There are three weeks of committee meetings in Brussels every month, followed by a four-day plenary session in Strasbourg. The £250 million annual cost of moving everyone on a five-hour trip over 275 miles from Brussels to Strasbourg has done nothing to deter the French. Even as post-pandemic Europe faces its biggest ever economic depression, maintaining the parliament in Strasbourg, which, fully-staffed, lies empty for 310 days out of 365, is seen as sacrosanct. But for four days every month when the parliament lumbers into town, French tills are ringing. Every hotel is booked to capacity. Some MEPs and staff even have to cross the Rhine to find accommodation in Germany. The restaurants do a roaring trade, with many sensitive legislative negotiations concluded over expensive late-night dinners. 

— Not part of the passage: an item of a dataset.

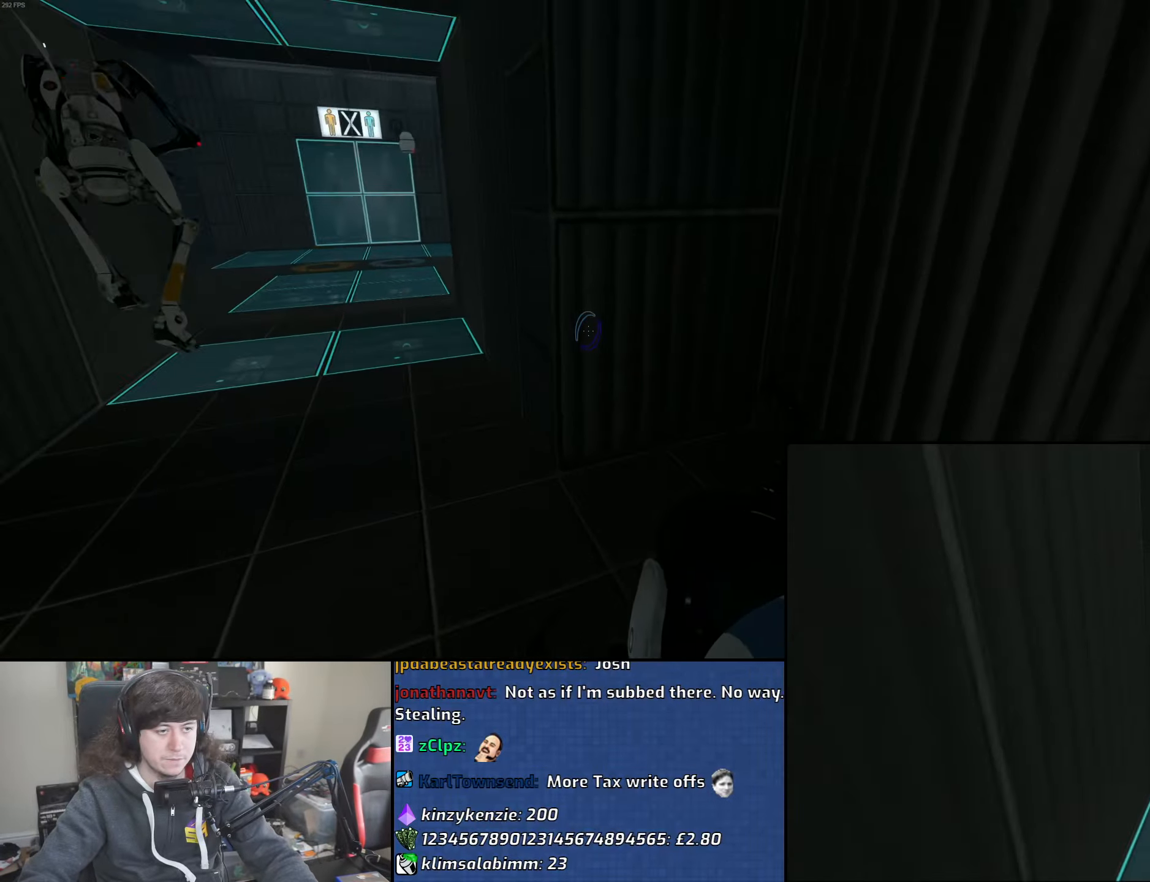
{"keys": ["d"], "mouse": [], "events": [[216, "mouse_wheel", "up"], [466, "d", "down"], [500, "a", "up"]]}
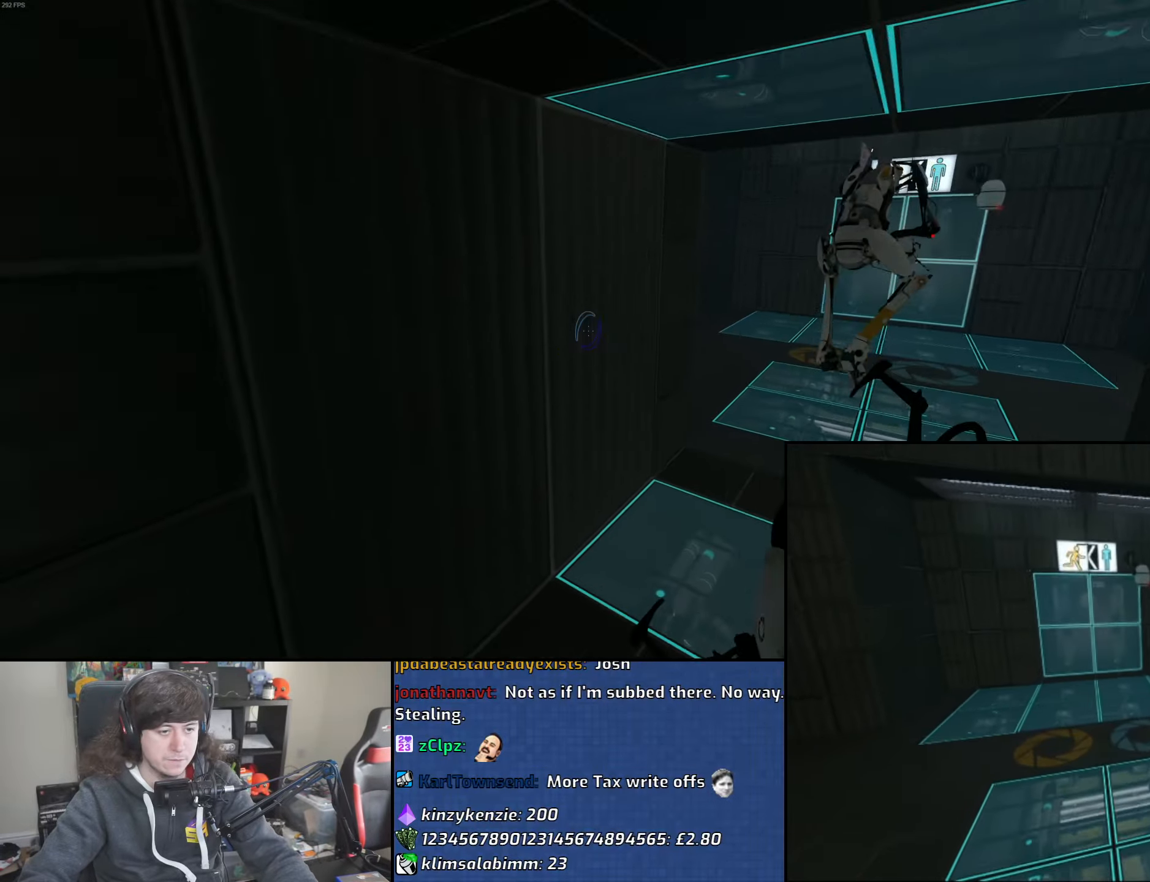
{"keys": ["d"], "mouse": [], "events": [[166, "mouse_wheel", "down"], [500, "mouse_wheel", "up"]]}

But maybe the combination of the coronavirus pandemic, looming austerity and the climate change debate, will make President Macron think again. The pandemic has forced everyone to work from home. The lockdown has been particularly vigorous in Brussels and MEPs have learned that important decisions can be taken on zoom conference calls. The new normal, after the restrictions are lifted, may encourage more ‘virtual’ meetings.  In a key summit meeting on 10th December EU leaders agreed to push for a 55% carbon emissions reduction target by 2030. It has been estimated that the monthly trek to Strasbourg creates an additional 19,000 tonnes of CO2 annually. It must surely have occurred to MEPs that it will be the height of hypocrisy to continue the Brussels-Strasbourg extravaganza while they demand carbon reductions across the whole of Europe. Ending the Strasbourg farce would generate major financial and carbon savings and, in any case, apart from the French, virtually every other MEP thinks the monthly trek to Strasbourg is mad and bad for the parliament’s image. 

But French vanity and arrogance have prevailed and the wishes of the MEPs have been ignored on every occasion. There is a famous saying in France: L'orgueil est le consolateur des faibles. Pride is the consolation of the weak. The only thing that would suffer would be French pride. Brexiteers and remainers alike will be shaking their heads in wonder!